BEGIN Passage to read

For instance my nearest
airport is in Goa; that is where I have to go to catch a
plane or, more often, to meet arriving friends. It is a
distance of 120 km. Of this, a full two-thirds, 80 km, is
in Goa, the rest in Karnataka.
The drive over the Goa bit
is a breeze. Sure, there are a few patches of rough
going. But for the rest the road is glass-smooth. In
Karnataka it is the other way round: patches of motorable
road connecting long stretches of cart-track. The 80 km
in Goa take at the most an hour and a half; the 40 km in
Karnataka need all of two hours.
As you enter Karnataka
from Goa, an enormous signboard greets you: Welcome to
Karnataka. Someone once added another message to the
board: No motor vehicles beyond this point. Exemplifying
our sort of road rage.
We dehatis
upcountry residents have a different set of
grievances from those of the town dwellers. Off-hand, I
can think of three, aside from neglected roads: phone
rage, no-lights rage and a recent arrival, dirty-money
rage.
Rural telephones came to
life in a burst of fanfare, in the early 90s. For full
five years they functioned just as efficiently as city
phones. From my house I regularly spoke to people living
in the rest of India and even in Europe and America.
Then one day our ISD
facilities were whisked off or became dysfunctional.
Without so much as a printout to subscribers telling them
why. But it was only a portent. Soon other facilities too
stopped working one by one and even local calls could not
be made. For four months this summer, I had to drive 12
km to a pay phone to make calls. There are two telephones
in my house.

END Passage to read

▶ _Questions_:
• A. In the passage on rural grievances, how long does the 40 km stretch of the drive through Karnataka take?
• B. Extend the passage on rural grievances, picking up right after its last sentence.

BEGIN Recorded data

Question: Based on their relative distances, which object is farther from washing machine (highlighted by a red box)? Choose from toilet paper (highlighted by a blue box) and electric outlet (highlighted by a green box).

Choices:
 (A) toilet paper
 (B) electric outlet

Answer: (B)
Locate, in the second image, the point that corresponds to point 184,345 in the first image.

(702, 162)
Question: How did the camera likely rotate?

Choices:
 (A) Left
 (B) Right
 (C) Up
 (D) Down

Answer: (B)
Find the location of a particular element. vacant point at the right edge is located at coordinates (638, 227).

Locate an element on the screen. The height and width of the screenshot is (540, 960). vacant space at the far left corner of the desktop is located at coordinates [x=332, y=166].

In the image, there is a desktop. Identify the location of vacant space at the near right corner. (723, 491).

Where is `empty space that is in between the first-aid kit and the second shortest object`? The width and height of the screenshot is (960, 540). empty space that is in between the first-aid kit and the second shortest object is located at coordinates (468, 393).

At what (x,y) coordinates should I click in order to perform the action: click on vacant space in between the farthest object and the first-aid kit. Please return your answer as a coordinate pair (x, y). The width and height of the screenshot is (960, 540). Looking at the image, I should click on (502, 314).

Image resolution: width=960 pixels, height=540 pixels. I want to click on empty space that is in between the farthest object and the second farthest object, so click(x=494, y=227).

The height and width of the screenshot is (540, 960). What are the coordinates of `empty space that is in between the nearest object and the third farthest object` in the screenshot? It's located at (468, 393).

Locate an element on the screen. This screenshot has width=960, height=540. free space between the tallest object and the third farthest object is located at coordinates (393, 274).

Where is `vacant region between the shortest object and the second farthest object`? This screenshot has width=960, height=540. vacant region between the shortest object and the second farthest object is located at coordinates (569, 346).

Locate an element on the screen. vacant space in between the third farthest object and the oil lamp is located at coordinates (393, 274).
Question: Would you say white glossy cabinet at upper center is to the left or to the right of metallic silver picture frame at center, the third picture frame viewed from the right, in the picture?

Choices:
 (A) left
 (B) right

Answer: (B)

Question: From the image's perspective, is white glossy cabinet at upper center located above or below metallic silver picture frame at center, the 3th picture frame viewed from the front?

END Recorded data

▶ _Results for the exercise_:
• A. All of two hours.

• B.
The villagers threatened a
dharna and rasta rokko. So a couple of mechanics came and
settled whatever had gone wrong. It did not last long
though. Now the phones work, but the dial tone is drowned
by a continuous din of static which makes conversation
impossible.
As it happens, the fault
is a minor one. A loose connection on a junction bar on
the electric mains which, at this point, cross the phone
lines. A single man with a pair of pliers can set it
right within a matter of minutes.
But easier said than done.
Here two departments, one central, one state, are
involved: The Telecom Department and the Karnataka
Electricity Board. Both are prickly about turf
violations, experts at buckpassing, and veterans of
negativism.
There is no way of cutting
a path through a double-fence of bureaucratic thickets.
So the problem remains, to be lived with, even if it
entails yelling and screaming to be able to be heard.
And why do I so much as
mention a no-lights rage at all? It is nothing special to
upcountry living? Why, even the people of Delhi are
nowadays familiar with it.
It is just that in
villages we do a lot of farming. Even those who
dont grow foodgrains have extensive gardens, and
somehow we have to keep out trees alive. Which means
installing generators for pumping water from private
wells.
And a head-on collision
with departmental obstructionism. I myself have had to
invest in a powerful generator. After I had constructed a
shed to house it, it took me only a few weeks to put it
into place. And two years to get clearance for it to be
put into use.
And so to our last rage:
dirty money. No, it has nothing to do with bribery and
corruption. It is what it means, filthy currency notes.
I think it is well known
that all banks send their torn and dirty notes to their
rural branches, which must be their last resting places
before theyre pulped.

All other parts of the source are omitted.